Redelijk verdienen, twaalf weken vakantie en gegarandeerd een baan op fietsafstand. Het klinkt niet al te slecht. Waarom blijft het lerarentekort dan zo schreeuwend hoog? Volgens directeur Theo Douma van Instituut Archimedes zijn er oplossingen. En gelukkig zijn er nog studenten die dolgraag voor de klas willen.
We namen de proef op de som en vroegen eens rond op het trottoir van de HU: Willen studenten het onderwijs in? ‘Nou liever niet.’ ‘Salarissen te laag’, ‘Ik ben niet goed met kinderen’, ‘Dan word ik gepest door pubers’ of ‘Zou me te veel energie kosten’.
Een dramatisch tekort
We hebben een groot probleem. De docenten raken namelijk op. Basisscholen hebben er bijna tienduizend extra nodig. Het voortgezet onderwijs mist er tweeduizend. Vooral leraren Nederlands, Duits en wiskunde zijn ver te zoeken. De oude lichting gaat met pensioen en er is te weinig vers bloed. Het gevolg? Scholen sturen kinderen naar huis, voegen complete klassen samen of kiezen ervoor op vrijdag gesloten te blijven. Middelbare scholieren volgen soms maandenlang geen Frans of natuurkunde.

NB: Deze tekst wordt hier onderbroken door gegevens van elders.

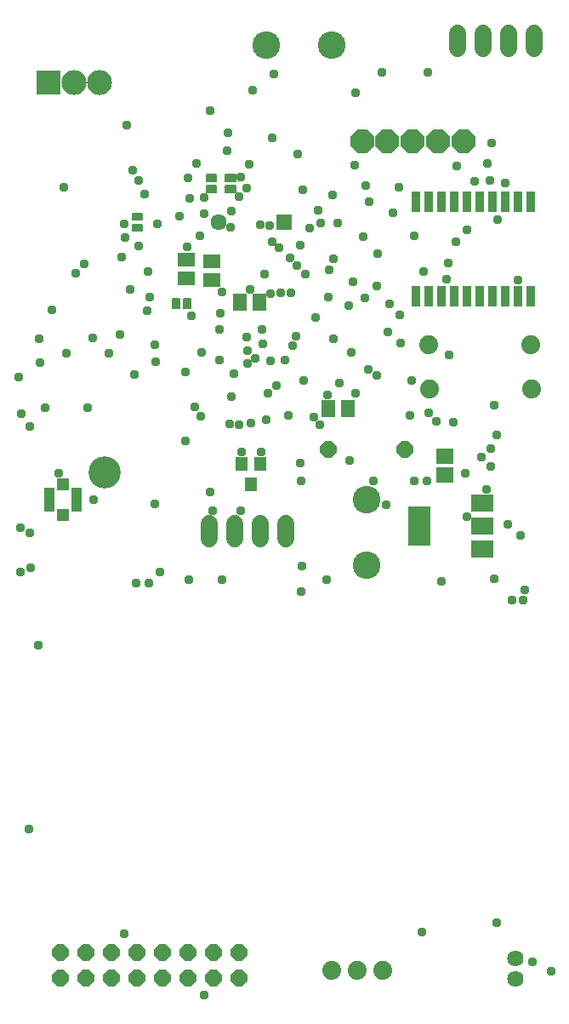
<source format=gbs>
G75*
%MOIN*%
%OFA0B0*%
%FSLAX25Y25*%
%IPPOS*%
%LPD*%
%AMOC8*
5,1,8,0,0,1.08239X$1,22.5*
%
%ADD10C,0.10800*%
%ADD11C,0.06400*%
%ADD12C,0.06737*%
%ADD13OC8,0.06400*%
%ADD14R,0.05682X0.06706*%
%ADD15C,0.00632*%
%ADD16C,0.07400*%
%ADD17R,0.08674X0.06706*%
%ADD18R,0.08674X0.15761*%
%ADD19R,0.03556X0.08379*%
%ADD20R,0.06343X0.06343*%
%ADD21C,0.06343*%
%ADD22R,0.04737X0.05524*%
%ADD23R,0.09776X0.09776*%
%ADD24C,0.09776*%
%ADD25R,0.07099X0.05918*%
%ADD26R,0.06706X0.05682*%
%ADD27R,0.04146X0.09461*%
%ADD28R,0.04737X0.04934*%
%ADD29C,0.12611*%
%ADD30OC8,0.09300*%
%ADD31C,0.03778*%
D10*
X0183027Y0246138D03*
X0183027Y0271728D03*
X0169208Y0449484D03*
X0143617Y0449484D03*
D11*
X0241216Y0091846D03*
X0241216Y0083972D03*
D12*
X0151176Y0256280D02*
X0151176Y0262217D01*
X0141176Y0262217D02*
X0141176Y0256280D01*
X0131176Y0256280D02*
X0131176Y0262217D01*
X0121176Y0262217D02*
X0121176Y0256280D01*
X0218617Y0448445D02*
X0218617Y0454382D01*
X0228617Y0454382D02*
X0228617Y0448445D01*
X0238617Y0448445D02*
X0238617Y0454382D01*
X0248617Y0454382D02*
X0248617Y0448445D01*
D13*
X0062869Y0084209D03*
X0062869Y0094209D03*
X0072869Y0094209D03*
X0072869Y0084209D03*
X0082869Y0084209D03*
X0082869Y0094209D03*
X0092869Y0094209D03*
X0092869Y0084209D03*
X0102869Y0084209D03*
X0102869Y0094209D03*
X0112869Y0094209D03*
X0112869Y0084209D03*
X0122869Y0084209D03*
X0122869Y0094209D03*
X0132869Y0094209D03*
X0132869Y0084209D03*
X0167712Y0291295D03*
X0197712Y0291295D03*
D14*
X0175507Y0307476D03*
X0168027Y0307476D03*
X0140783Y0348933D03*
X0133302Y0348933D03*
D15*
X0113898Y0346527D02*
X0111368Y0346527D01*
X0111368Y0350237D01*
X0113898Y0350237D01*
X0113898Y0346527D01*
X0113898Y0347158D02*
X0111368Y0347158D01*
X0111368Y0347789D02*
X0113898Y0347789D01*
X0113898Y0348420D02*
X0111368Y0348420D01*
X0111368Y0349051D02*
X0113898Y0349051D01*
X0113898Y0349682D02*
X0111368Y0349682D01*
X0109567Y0346527D02*
X0107037Y0346527D01*
X0107037Y0350237D01*
X0109567Y0350237D01*
X0109567Y0346527D01*
X0109567Y0347158D02*
X0107037Y0347158D01*
X0107037Y0347789D02*
X0109567Y0347789D01*
X0109567Y0348420D02*
X0107037Y0348420D01*
X0107037Y0349051D02*
X0109567Y0349051D01*
X0109567Y0349682D02*
X0107037Y0349682D01*
X0091172Y0376881D02*
X0091172Y0379411D01*
X0094882Y0379411D01*
X0094882Y0376881D01*
X0091172Y0376881D01*
X0091172Y0377512D02*
X0094882Y0377512D01*
X0094882Y0378143D02*
X0091172Y0378143D01*
X0091172Y0378774D02*
X0094882Y0378774D01*
X0094882Y0379405D02*
X0091172Y0379405D01*
X0091172Y0381211D02*
X0091172Y0383741D01*
X0094882Y0383741D01*
X0094882Y0381211D01*
X0091172Y0381211D01*
X0091172Y0381842D02*
X0094882Y0381842D01*
X0094882Y0382473D02*
X0091172Y0382473D01*
X0091172Y0383104D02*
X0094882Y0383104D01*
X0094882Y0383735D02*
X0091172Y0383735D01*
X0123858Y0391999D02*
X0123858Y0394529D01*
X0123858Y0391999D02*
X0120148Y0391999D01*
X0120148Y0394529D01*
X0123858Y0394529D01*
X0123858Y0392630D02*
X0120148Y0392630D01*
X0120148Y0393261D02*
X0123858Y0393261D01*
X0123858Y0393892D02*
X0120148Y0393892D01*
X0120148Y0394523D02*
X0123858Y0394523D01*
X0123858Y0396329D02*
X0123858Y0398859D01*
X0123858Y0396329D02*
X0120148Y0396329D01*
X0120148Y0398859D01*
X0123858Y0398859D01*
X0123858Y0396960D02*
X0120148Y0396960D01*
X0120148Y0397591D02*
X0123858Y0397591D01*
X0123858Y0398222D02*
X0120148Y0398222D01*
X0120148Y0398853D02*
X0123858Y0398853D01*
X0131417Y0398859D02*
X0131417Y0396329D01*
X0127707Y0396329D01*
X0127707Y0398859D01*
X0131417Y0398859D01*
X0131417Y0396960D02*
X0127707Y0396960D01*
X0127707Y0397591D02*
X0131417Y0397591D01*
X0131417Y0398222D02*
X0127707Y0398222D01*
X0127707Y0398853D02*
X0131417Y0398853D01*
X0131417Y0394529D02*
X0131417Y0391999D01*
X0127707Y0391999D01*
X0127707Y0394529D01*
X0131417Y0394529D01*
X0131417Y0392630D02*
X0127707Y0392630D01*
X0127707Y0393261D02*
X0131417Y0393261D01*
X0131417Y0393892D02*
X0127707Y0393892D01*
X0127707Y0394523D02*
X0131417Y0394523D01*
D16*
X0207161Y0332476D03*
X0207476Y0314917D03*
X0247161Y0332476D03*
X0247476Y0314917D03*
X0189247Y0087280D03*
X0179247Y0087280D03*
X0169247Y0087280D03*
D17*
X0228302Y0252358D03*
X0228302Y0261413D03*
X0228302Y0270469D03*
D18*
X0203499Y0261413D03*
D19*
X0202220Y0351327D03*
X0207220Y0351327D03*
X0212220Y0351327D03*
X0217220Y0351327D03*
X0222220Y0351327D03*
X0227220Y0351327D03*
X0232220Y0351327D03*
X0237220Y0351327D03*
X0242220Y0351327D03*
X0247220Y0351327D03*
X0247220Y0388429D03*
X0242220Y0388429D03*
X0237220Y0388429D03*
X0232220Y0388429D03*
X0227220Y0388429D03*
X0222220Y0388429D03*
X0217220Y0388429D03*
X0212220Y0388429D03*
X0207220Y0388429D03*
X0202220Y0388429D03*
D20*
X0150468Y0380232D03*
D21*
X0124877Y0380232D03*
D22*
X0133893Y0285508D03*
X0137633Y0277634D03*
X0141373Y0285508D03*
D23*
X0058263Y0435114D03*
D24*
X0068263Y0435114D03*
X0078263Y0435114D03*
D25*
X0213460Y0288657D03*
X0213460Y0281177D03*
D26*
X0122161Y0357634D03*
X0122161Y0365114D03*
X0112318Y0365705D03*
X0112318Y0358224D03*
D27*
X0069267Y0271610D03*
X0058440Y0271610D03*
D28*
X0063854Y0265606D03*
X0063854Y0277614D03*
D29*
X0080113Y0282201D03*
D30*
X0181058Y0412004D03*
X0190901Y0412083D03*
X0200743Y0412083D03*
X0210980Y0412083D03*
X0220822Y0412083D03*
D31*
X0218066Y0402240D03*
X0225350Y0396335D03*
X0231058Y0396728D03*
X0230271Y0403421D03*
X0231924Y0411177D03*
X0237200Y0395508D03*
X0234129Y0381256D03*
X0222161Y0377201D03*
X0217869Y0372713D03*
X0215035Y0364366D03*
X0214365Y0357870D03*
X0205232Y0360941D03*
X0201531Y0375075D03*
X0193145Y0383933D03*
X0195625Y0393972D03*
X0182633Y0394760D03*
X0183814Y0388461D03*
X0181452Y0374681D03*
X0187358Y0367988D03*
X0186964Y0355390D03*
X0182239Y0350665D03*
X0177515Y0356965D03*
X0175861Y0347634D03*
X0167948Y0350941D03*
X0162909Y0343106D03*
X0155310Y0335665D03*
X0153932Y0331846D03*
X0150743Y0326453D03*
X0145271Y0326098D03*
X0142082Y0332555D03*
X0141846Y0338343D03*
X0135743Y0335311D03*
X0136373Y0330035D03*
X0139326Y0326925D03*
X0136216Y0324917D03*
X0130783Y0320941D03*
X0125310Y0326256D03*
X0118263Y0329406D03*
X0111925Y0321558D03*
X0115625Y0307831D03*
X0117909Y0304445D03*
X0111885Y0294602D03*
X0121610Y0274681D03*
X0122397Y0267358D03*
X0133617Y0267398D03*
X0133814Y0290429D03*
X0132948Y0300941D03*
X0129208Y0301374D03*
X0129956Y0312083D03*
X0137476Y0301531D03*
X0143421Y0303028D03*
X0144090Y0313382D03*
X0147397Y0316217D03*
X0152318Y0304602D03*
X0158224Y0318382D03*
X0167476Y0312673D03*
X0172358Y0317201D03*
X0178499Y0313461D03*
X0183421Y0322713D03*
X0186728Y0320154D03*
X0196137Y0332870D03*
X0191295Y0337280D03*
X0195980Y0344012D03*
X0191885Y0348303D03*
X0176728Y0329209D03*
X0169838Y0334720D03*
X0153051Y0352492D03*
X0149090Y0352713D03*
X0145310Y0352280D03*
X0142791Y0360035D03*
X0137239Y0353815D03*
X0126295Y0353028D03*
X0125507Y0344563D03*
X0125310Y0338382D03*
X0114129Y0343776D03*
X0100113Y0325547D03*
X0099720Y0332398D03*
X0096806Y0345744D03*
X0097987Y0351098D03*
X0097239Y0360862D03*
X0090192Y0353854D03*
X0086728Y0366689D03*
X0088066Y0374327D03*
X0087751Y0379799D03*
X0093657Y0370902D03*
X0100861Y0379681D03*
X0096019Y0391217D03*
X0093617Y0396689D03*
X0091098Y0400783D03*
X0088932Y0418382D03*
X0109562Y0382516D03*
X0113474Y0389561D03*
X0119169Y0390035D03*
X0119090Y0383579D03*
X0117436Y0375114D03*
X0112554Y0370547D03*
X0112948Y0397791D03*
X0116058Y0403224D03*
X0128145Y0408461D03*
X0128460Y0415390D03*
X0121491Y0423854D03*
X0133421Y0398106D03*
X0135980Y0393657D03*
X0132751Y0390232D03*
X0129803Y0384714D03*
X0129484Y0378461D03*
X0141176Y0379209D03*
X0144877Y0379091D03*
X0145861Y0372555D03*
X0148657Y0370311D03*
X0152751Y0366335D03*
X0155468Y0363264D03*
X0158932Y0360075D03*
X0156924Y0371413D03*
X0160507Y0378106D03*
X0164956Y0379839D03*
X0163972Y0384878D03*
X0169444Y0391098D03*
X0171413Y0379957D03*
X0169877Y0366098D03*
X0168184Y0361807D03*
X0158027Y0392949D03*
X0155822Y0406965D03*
X0145901Y0413224D03*
X0136806Y0402831D03*
X0138164Y0432137D03*
X0146452Y0438224D03*
X0178381Y0431020D03*
X0188736Y0438815D03*
X0206885Y0438894D03*
X0178302Y0402634D03*
X0215310Y0328224D03*
X0200625Y0318264D03*
X0199877Y0304563D03*
X0207239Y0305587D03*
X0210074Y0302161D03*
X0216728Y0302004D03*
X0227909Y0288461D03*
X0231452Y0291610D03*
X0234011Y0297122D03*
X0231649Y0284524D03*
X0229720Y0275783D03*
X0221531Y0282083D03*
X0222120Y0264980D03*
X0238342Y0261886D03*
X0243066Y0257752D03*
X0233027Y0240626D03*
X0239720Y0232161D03*
X0244247Y0232161D03*
X0244838Y0236295D03*
X0212085Y0239589D03*
X0190507Y0269760D03*
X0185586Y0279012D03*
X0176137Y0287083D03*
X0164602Y0300862D03*
X0162239Y0303933D03*
X0156846Y0286098D03*
X0157043Y0279012D03*
X0141688Y0290429D03*
X0157633Y0245547D03*
X0157043Y0235508D03*
X0167279Y0240232D03*
X0201531Y0278815D03*
X0206570Y0278933D03*
X0233027Y0308539D03*
X0242200Y0357634D03*
X0126137Y0240429D03*
X0113145Y0240232D03*
X0101924Y0243185D03*
X0097397Y0239051D03*
X0092476Y0238854D03*
X0099759Y0269957D03*
X0075743Y0271531D03*
X0062155Y0282016D03*
X0050743Y0300272D03*
X0047554Y0305272D03*
X0056964Y0307634D03*
X0054838Y0325350D03*
X0054405Y0334524D03*
X0059641Y0345980D03*
X0068775Y0360311D03*
X0072121Y0363894D03*
X0086334Y0336413D03*
X0081846Y0329012D03*
X0075547Y0335114D03*
X0065113Y0328815D03*
X0073381Y0307516D03*
X0091728Y0320744D03*
X0050940Y0258500D03*
X0047200Y0260705D03*
X0051137Y0244957D03*
X0047200Y0243185D03*
X0054133Y0214599D03*
X0050533Y0142586D03*
X0087948Y0101650D03*
X0119365Y0077752D03*
X0204484Y0102437D03*
X0234011Y0105980D03*
X0247987Y0090626D03*
X0255153Y0087043D03*
X0064247Y0393854D03*
X0046413Y0319760D03*
M02*

</source>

Kiezen te weinig mensen voor het vak? Dat valt wel mee, denkt Theo Douma, directeur van het lerareninstituut Archimedes van Hogeschool Utrecht. Hij heeft zichzelf als taak gesteld het lerarentekort in de regio op te lossen. ‘We krijgen per jaar 750 nieuwe bachelorstudenten binnen. Je moet je de vraag stellen of dat zo weinig is.’
Meer wegen leiden naar Rome
Volgens Douma vissen we vaak in de verkeerde vijver. Er is namelijk een categorie studenten die nooit bij de lerarenopleiding binnenkomt. ‘De koninklijke weg is één weg, maar er zijn zoveel andere wegen. Wij zijn gewend aan havisten als onze mainstream. Maar de kinderen van het ROC zijn bijvoorbeeld ook heel goed als leraar inzetbaar.’ Voor hen heeft de directeur een speciale weg geplaveid binnen het instituut.

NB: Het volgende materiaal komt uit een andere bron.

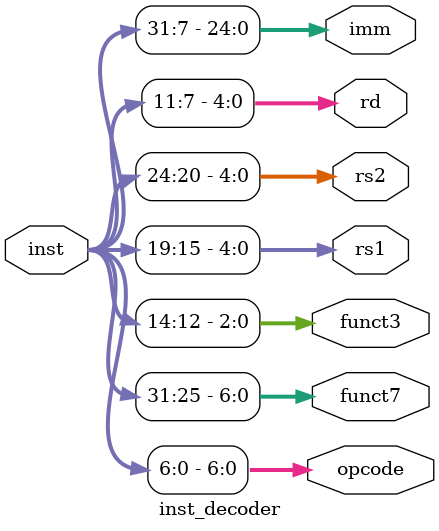
<source format=v>
`timescale 1ns / 1ps


module inst_decoder(
    input [31:0] inst,
    output [6:0] opcode,
    output [6:0] funct7,
    output [2:0] funct3,
    output [4:0] rs1,
    output [4:0] rs2,
    output [4:0] rd,
    output [24:0] imm
    );

    assign opcode = inst[6:0];
    assign funct3 = inst[14:12];
    assign funct7 = inst[31:25];
    assign rs1 = inst[19:15];
    assign rs2 = inst[24:20];
    assign rd = inst[11:7];
    assign imm = inst[31:7];
endmodule

</source>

Ook vluchtelingen bieden een kans. Douma: ‘Die hebben dan een lesbevoegdheid uit hun land van oorsprong en belanden vervolgens ver beneden hun niveau. Daarom leiden wij er nu zestig per jaar op. Ze geven vaak de moeilijk vervulbare vakken.’
Hou ze binnen
Er is volgens Douma ook nog iets anders aan de hand. ‘Natuurlijk moet je zoveel mogelijk docenten binnenhalen en het vak aantrekkelijk maken. Maar je moet ze ook vooral binnen houden. Dat doen we nu niet goed genoeg.’
Dat afgestudeerde leraren de handdoek in de ring gooien, blijkt ook uit de cijfers: meer dan een kwart van de docenten stopt er binnen vijf jaar mee. Honderden leraren verlaten het klaslokaal om onderwijsadviseur te worden. Minder werkdruk, meer salaris. Vijftien jaar geleden hielden ongeveer 450 bedrijven zich bezig met onderwijsadvies, nu bijna 3.000. Mensen praten liever over lesgeven dan dat ze het doen.
Volgens Douma haken de afgestudeerde leraren vooral af doordat ze te weinig begeleiding krijgen. Hij ziet jonge docenten in de praktijk stuklopen. ‘Als je voor het eerst lesgeeft, moet je je staande houden in een klas waar van alles gebeurt. Ik gaf zelf ooit les in Leeuwarden en moest het eerste kwartier over voetbal praten om de aandacht te pakken. Als jonge docent wil je vasthouden aan je les, maar soms moet je even aandacht geven aan iets uit de actualiteit of iets dergelijks.’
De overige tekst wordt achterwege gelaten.